**Problem to work on**
In the data below, how many lines contain the string "Stonefield"? Give only the number.

________________________________________

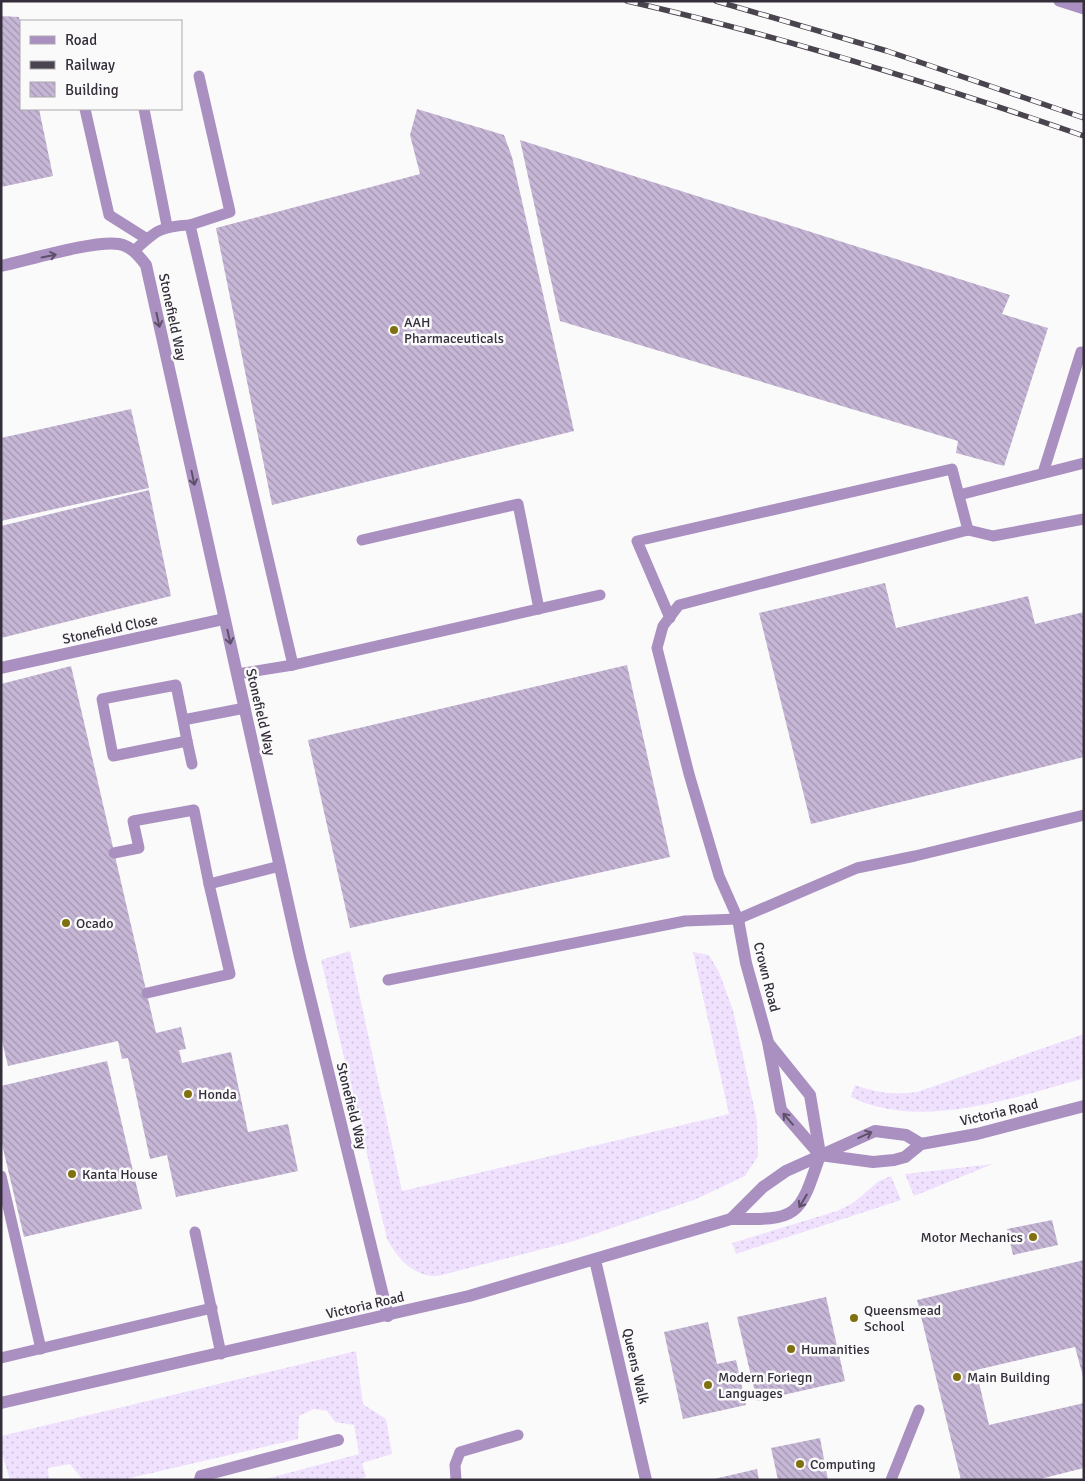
<svg xmlns="http://www.w3.org/2000/svg" width="1085" height="1481" viewBox="0 0 1085 1481" font-family="Signika,sans-serif">
<defs>
<pattern id="grass-dots" width="8" height="8" patternUnits="userSpaceOnUse" patternTransform="scale(1.25)"><rect width="8" height="8" fill="#f0e2ff"/><path d="M2 2h.1M6 6h.1" fill="none" stroke="#cec2db" stroke-width="1.8" stroke-linecap="round"/></pattern>
<pattern id="building-back-hatch" width="6" height="6" patternUnits="userSpaceOnUse" patternTransform="scale(1.25)"><rect width="6" height="6" fill="#c7b7d7"/><path d="M-1 5l2 2M0 0l6 6M5-1l2 2" fill="none" stroke="#a295af"/></pattern>
</defs>
<rect width="100%" height="100%" fill="#fafafa"/>
<!-- grass -->
<g fill="url(#grass-dots)">
<path d="M350,951L402,1191L729,1114L693,952L709,955L719,972L733,1010L757,1121L758,1156L745,1176L694,1200L574,1241L438,1276C413,1277 398,1259 387,1239L321,960Z"/>
<path d="M1084,1034L1082,1079C1012,1098 919,1131 851,1097L855,1085C877,1093 894,1095 917,1092Z"/>
<polygon points="993,1164 914,1196 905,1174"/>
<polygon points="891,1176 901,1200 736,1254 732,1243 837,1211 853,1203 879,1181"/>
<polygon points="356,1351 363,1404 386,1419 392,1454 362,1463 366,1477 354,1480 262,1480 359,1454 354,1425 335,1422 327,1411 314,1409 299,1416 298,1439 122,1480 83,1480 70,1464 48,1468 49,1480 10,1480 3,1457 1,1458 1,1436"/>
</g>
<!-- building -->
<g fill="url(#building-back-hatch)">
<polygon points="1,16 19,17 21,29 21,109 39,109 53,176 1,187"/>
<polygon points="417,109 504,135 512,157 574,431 272,505 216,228 420,174 410,135"/>
<polygon points="520,140 1010,295 1002,314 1048,328 1004,466 956,453 958,441 560,321"/>
<polygon points="131,409 149,488 1,521 1,438"/>
<polygon points="149,490 171,596 1,638 1,526"/>
<polygon points="885,583 896,628 1028,596 1035,624 1084,612 1084,757 811,824 759,613"/>
<polygon points="627,665 670,857 350,928 308,740"/>
<polygon points="71,666 156,1033 181,1027 186,1049 179,1050 182,1063 231,1052 248,1132 288,1124 298,1171 176,1197 167,1155 150,1159 128,1058 122,1059 118,1041 8,1066 1,1037 1,684"/>
<polygon points="107,1061 142,1209 24,1237 1,1140 1,1086"/>
<polygon points="1052,1220 1058,1245 1013,1255 1007,1229"/>
<polygon points="1084,1260 1084,1380 1075,1347 976,1370 989,1425 1084,1403 1084,1468 1036,1480 961,1480 917,1300"/>
<polygon points="826,1297 845,1381 757,1401 737,1317"/>
<polygon points="708,1322 717,1364 736,1360 746,1405 683,1419 664,1332"/>
<polygon points="820,1438 828,1480 778,1480 771,1448"/>
<polygon points="757,1469 759,1480 714,1480 714,1479"/>
</g>
<g fill="none" stroke-linecap="round" stroke-linejoin="round">
<!-- service -->
<g stroke="#aa90c1" stroke-width="11">
<polyline points="1059,1 1084,9"/>
<polyline points="85,109 109,215 147,239"/>
<polyline points="144,109 167,226"/>
<polyline points="190,225 230,212 199,76"/>
<path d="M134,251C155,231 161,226 190,225L293,665"/>
<polyline points="1043,473 1081,352"/>
<polyline points="959,495 1084,463"/>
<polyline points="362,540 518,504 539,609"/>
<polyline points="670,618 637,541 952,469 968,530"/>
<polyline points="237,674 293,665 600,595"/>
<polyline points="183,720 187,741 113,756 102,699 176,685 183,720 245,708"/>
<polyline points="187,741 192,764"/>
<polyline points="114,853 139,848 133,821 194,810 209,884"/>
<polyline points="738,919 719,876 689,774 657,648 663,626 679,605 968,530 993,536 1084,519"/>
<polyline points="388,980 685,921 738,919 857,868 915,856 1084,815"/>
<polyline points="147,993 230,974 209,884 280,866"/>
<polyline points="1,1176 41,1349"/>
<polyline points="195,1232 221,1354"/>
<polyline points="1,1358 212,1308"/>
<polyline points="456,1480 455,1465 460,1452 518,1435"/>
<polyline points="891,1480 919,1410"/>
</g>
<!-- minor -->
<g stroke="#aa90c1" stroke-width="12">
<path d="M1,266C29,260 94,240 119,244C131,246 139,256 146,265L300,957L388,1316"/>
<polyline points="1,668 224,619"/>
<polyline points="738,919 746,963 768,1042 781,1110 820,1155"/>
<polyline points="769,1044 810,1095 820,1154"/>
<polyline points="595,1260 646,1480"/>
<polyline points="200,1480 201,1476 338,1440"/>
</g>
<!-- tertiary -->
<g stroke="#aa90c1" stroke-width="12">
<polyline points="820,1155 873,1162 894,1160 905,1157 921,1144 977,1134 1084,1106"/>
<polyline points="731,1219 763,1187 786,1171 875,1131 906,1135 921,1144"/>
<path d="M1,1403L469,1296L731,1219C798,1220 799,1218 820,1155"/>
</g>
<defs>
<g id="rail">
<path d="M627,1C782,36 934,84 1084,136"/>
<polyline points="716,1 887,51 1084,118"/>
</g>
</defs>
<!-- rail casing -->
<use href="#rail" stroke="#4a444f" stroke-width="5.5"/>
<!-- rail -->
<use href="#rail" stroke="#fafafa" stroke-width="4" stroke-dasharray="11" stroke-linecap="butt"/>
</g>
<!-- one-way arrows -->
<defs><path id="oneway-shaft" d="M-6 0H5M1.5-3L5.5 0L1.5 3" fill="none" stroke-width="1.6" stroke-linecap="round" stroke-linejoin="round" transform="scale(1.25)"/></defs>
<g stroke="#5d5069">
<use href="#oneway-shaft" transform="translate(49 256) rotate(-12)"/>
<use href="#oneway-shaft" transform="translate(158 320) rotate(78)"/>
<use href="#oneway-shaft" transform="translate(193 478) rotate(78)"/>
<use href="#oneway-shaft" transform="translate(229 637) rotate(77)"/>
<use href="#oneway-shaft" transform="translate(788 1119) rotate(-131)"/>
<use href="#oneway-shaft" transform="translate(865 1135) rotate(-24)"/>
<use href="#oneway-shaft" transform="translate(803 1201) rotate(121)"/>
</g>
<!-- markers -->
<g fill="#81700f" stroke="#fafafa" stroke-width="2">
<circle cx="394" cy="330" r="5"/>
<circle cx="66" cy="923" r="5"/>
<circle cx="188" cy="1094" r="5"/>
<circle cx="72" cy="1174" r="5"/>
<circle cx="1033" cy="1237" r="5"/>
<circle cx="854" cy="1318" r="5"/>
<circle cx="791" cy="1349" r="5"/>
<circle cx="957" cy="1377" r="5"/>
<circle cx="708" cy="1385" r="5"/>
<circle cx="800" cy="1464" r="5"/>
</g>
<g text-anchor="middle" stroke-width="5" stroke-linejoin="round" paint-order="stroke">
<!-- street labels -->
<g font-size="14" fill="#342d3a" stroke="#fafafa">
<text transform="translate(173 317) rotate(78)" y="5">Stonefield Way</text>
<text transform="translate(110 629) rotate(-12)" y="5">Stonefield Close</text>
<text transform="translate(261 712) rotate(77)" y="5">Stonefield Way</text>
<text transform="translate(767 977) rotate(76)" y="5">Crown Road</text>
<text transform="translate(352 1106) rotate(76)" y="5">Stonefield Way</text>
<text transform="translate(999 1112) rotate(-13)" y="5">Victoria Road</text>
<text transform="translate(365 1305) rotate(-13)" y="5">Victoria Road</text>
<text transform="translate(636 1366) rotate(77)" y="5">Queens Walk</text>
</g>
<!-- poi labels -->
<g font-size="14" fill="#342d3a" stroke="#fafafa" text-anchor="start">
<text x="404" y="327">AAH<tspan x="404" dy="16">Pharmaceuticals</tspan></text>
<text x="76" y="928">Ocado</text>
<text x="198" y="1099">Honda</text>
<text x="82" y="1179">Kanta House</text>
<text x="1023" y="1242" text-anchor="end">Motor Mechanics</text>
<text x="864" y="1315">Queensmead<tspan x="864" dy="16">School</tspan></text>
<text x="801" y="1354">Humanities</text>
<text x="718" y="1382">Modern Foriegn<tspan x="718" dy="16">Languages</tspan></text>
<text x="967" y="1382">Main Building</text>
<text x="810" y="1469">Computing</text>
</g>
</g>
<!-- border -->
<rect width="1085" height="1481" fill="none" stroke="#342d3a" stroke-width="5"/>
<!-- legend -->
<rect x="20" y="20" width="162" height="90" fill="#fafafa" stroke="#aba8ad"/>
<rect x="30" y="36" width="25" height="8" fill="#aa90c1" stroke="#aba8ad"/>
<text x="65" y="45" font-size="15" fill="#342d3a">Road</text>
<rect x="30" y="61" width="25" height="8" fill="#4a444f" stroke="#aba8ad"/>
<text x="65" y="70" font-size="15" fill="#342d3a">Railway</text>
<rect x="30" y="82" width="25" height="15" fill="url(#building-back-hatch)" stroke="#aba8ad"/>
<text x="65" y="95" font-size="15" fill="#342d3a">Building</text>
</svg>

________________________________________

**Answer section**
4